Effective Discipline:
- is proactive;
- promotes positive behavior and self-control;
- encourages self-responsibility;
- responds to unacceptable behavior and a lack of self-control;
- protects and strengthens the child's self-esteem;
- strengthens the parent-child relationship; and
- advances development.
A Summary of Some Practical Discipline Techniques
No one technique of discipline can be relied upon for all situations. The wise parent develops a functional set of skills suited to different situations. Remember that the best discipline is prevention and there is "no one size fits all" when it comes to promoting positive behavior and self-responsibility and responding to unacceptable behaviors.
Role modeling: Children learn more about behavior by watching adults than in any other way.
Encouragement: Encouragement is a means to promote positive behavior and some argue that it is more effective than praise or reward. It implies reasonable expectations (one step at a time), and that we accept the child's mistakes, as well the successes.
Attention-ignore: Catch children being good! Children repeat behaviors that get attention; they give up behaviors that get no attention.
Charts and Rewards: If not overused, the handy chart posted on the refrigerator (or elsewhere) can help establish good behavior patterns.
Setting limits: Children need to know where the limits are and that these limits stay the same all the time. They feel secure when they know where the boundaries are. They test them frequently to find out.
Consequences: Consequences can be of two types: those that happen if you do nothing and those that you arrange. For example, if a child willfully or carelessly breaks a toy, the child no longer has that toy to play with. If the child hits another with a toy, you may take that toy away. Both are consequences of the child's actions.
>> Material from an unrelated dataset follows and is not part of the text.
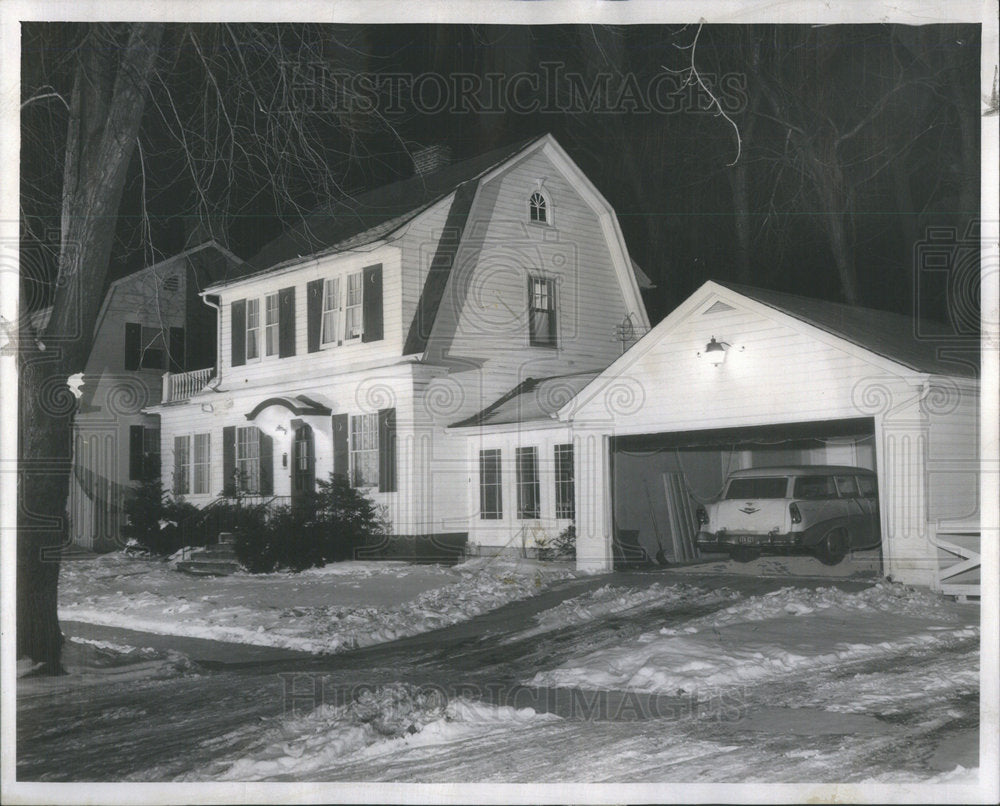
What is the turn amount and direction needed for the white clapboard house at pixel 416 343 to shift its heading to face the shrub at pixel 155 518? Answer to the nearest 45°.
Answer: approximately 45° to its right

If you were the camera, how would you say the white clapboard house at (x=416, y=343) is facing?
facing the viewer and to the left of the viewer

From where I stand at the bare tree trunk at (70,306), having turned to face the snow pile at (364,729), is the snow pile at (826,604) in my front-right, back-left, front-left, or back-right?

Time out: Sometimes children need time to calm down and collect themselves. (Adults do to!) Used sparingly, with consistency and repetition, it must be viewed as teaching the child, not punishing.
Rules: Indeed rules are useful for providing predictability, consistency, and stability. They can be used for a variety of reasons that range from preventing problems from happening to responding to them when they do occur.
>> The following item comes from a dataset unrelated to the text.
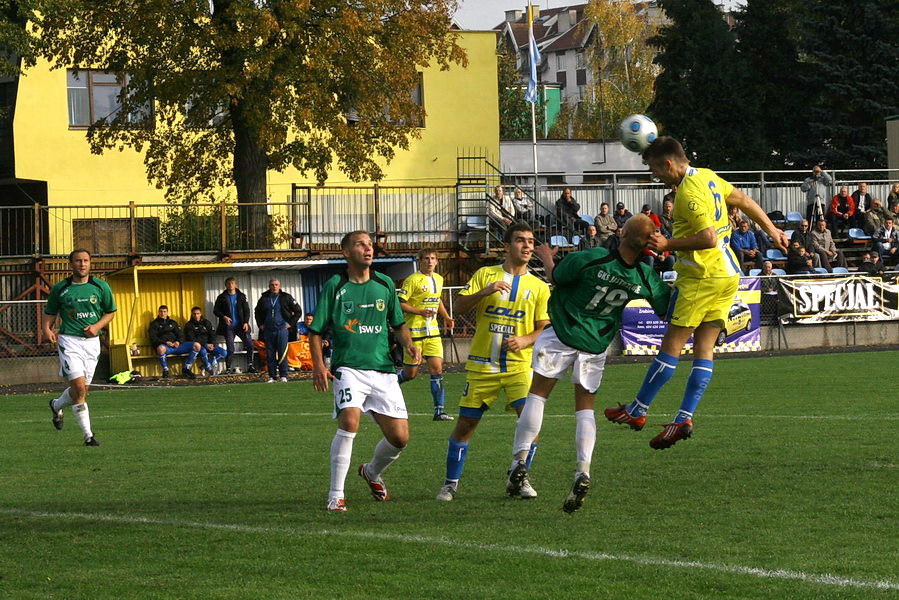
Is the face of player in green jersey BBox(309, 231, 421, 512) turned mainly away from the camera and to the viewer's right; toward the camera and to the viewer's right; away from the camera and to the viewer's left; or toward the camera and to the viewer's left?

Modifying the environment: This refers to steps the parent takes to change or structure the child's environment in a way that helps the child to succeed at tasks and remain safe. Be creative in how you organize, enhance, sooth, redirect and childproof the environment to help promote the child's self-control.
"I-Message": It is more helpful to try to make children aware of how we feel, but leave responsibility for behavioral change with the child. A proper "I-message" identifies: the behavior; how it makes you feel; and a concrete impact this has on your life. For example, "When the music is on that loud I get upset because I can't hear the person I'm talking to on the phone."